[[ Dataset records open ]]

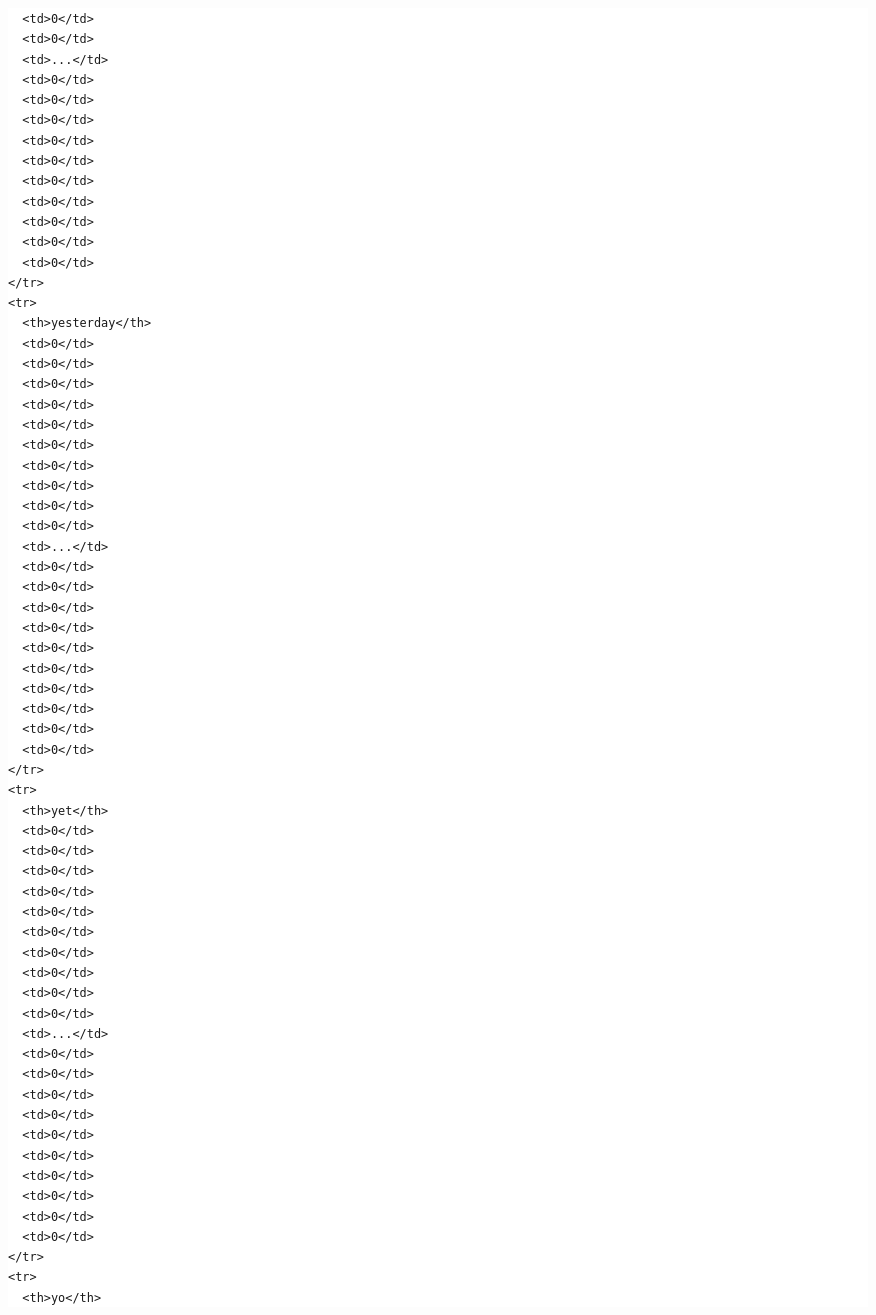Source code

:       <td>0</td>
      <td>0</td>
      <td>...</td>
      <td>0</td>
      <td>0</td>
      <td>0</td>
      <td>0</td>
      <td>0</td>
      <td>0</td>
      <td>0</td>
      <td>0</td>
      <td>0</td>
      <td>0</td>
    </tr>
    <tr>
      <th>yesterday</th>
      <td>0</td>
      <td>0</td>
      <td>0</td>
      <td>0</td>
      <td>0</td>
      <td>0</td>
      <td>0</td>
      <td>0</td>
      <td>0</td>
      <td>0</td>
      <td>...</td>
      <td>0</td>
      <td>0</td>
      <td>0</td>
      <td>0</td>
      <td>0</td>
      <td>0</td>
      <td>0</td>
      <td>0</td>
      <td>0</td>
      <td>0</td>
    </tr>
    <tr>
      <th>yet</th>
      <td>0</td>
      <td>0</td>
      <td>0</td>
      <td>0</td>
      <td>0</td>
      <td>0</td>
      <td>0</td>
      <td>0</td>
      <td>0</td>
      <td>0</td>
      <td>...</td>
      <td>0</td>
      <td>0</td>
      <td>0</td>
      <td>0</td>
      <td>0</td>
      <td>0</td>
      <td>0</td>
      <td>0</td>
      <td>0</td>
      <td>0</td>
    </tr>
    <tr>
      <th>yo</th>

[[ Dataset records closed ]]

> Work instruction: If an entry contains an image, print the rest of that entry exactly and leave the image out.

> Written solution:
Source code

:       <td>0</td>
      <td>0</td>
      <td>...</td>
      <td>0</td>
      <td>0</td>
      <td>0</td>
      <td>0</td>
      <td>0</td>
      <td>0</td>
      <td>0</td>
      <td>0</td>
      <td>0</td>
      <td>0</td>
    </tr>
    <tr>
      <th>yesterday</th>
      <td>0</td>
      <td>0</td>
      <td>0</td>
      <td>0</td>
      <td>0</td>
      <td>0</td>
      <td>0</td>
      <td>0</td>
      <td>0</td>
      <td>0</td>
      <td>...</td>
      <td>0</td>
      <td>0</td>
      <td>0</td>
      <td>0</td>
      <td>0</td>
      <td>0</td>
      <td>0</td>
      <td>0</td>
      <td>0</td>
      <td>0</td>
    </tr>
    <tr>
      <th>yet</th>
      <td>0</td>
      <td>0</td>
      <td>0</td>
      <td>0</td>
      <td>0</td>
      <td>0</td>
      <td>0</td>
      <td>0</td>
      <td>0</td>
      <td>0</td>
      <td>...</td>
      <td>0</td>
      <td>0</td>
      <td>0</td>
      <td>0</td>
      <td>0</td>
      <td>0</td>
      <td>0</td>
      <td>0</td>
      <td>0</td>
      <td>0</td>
    </tr>
    <tr>
      <th>yo</th>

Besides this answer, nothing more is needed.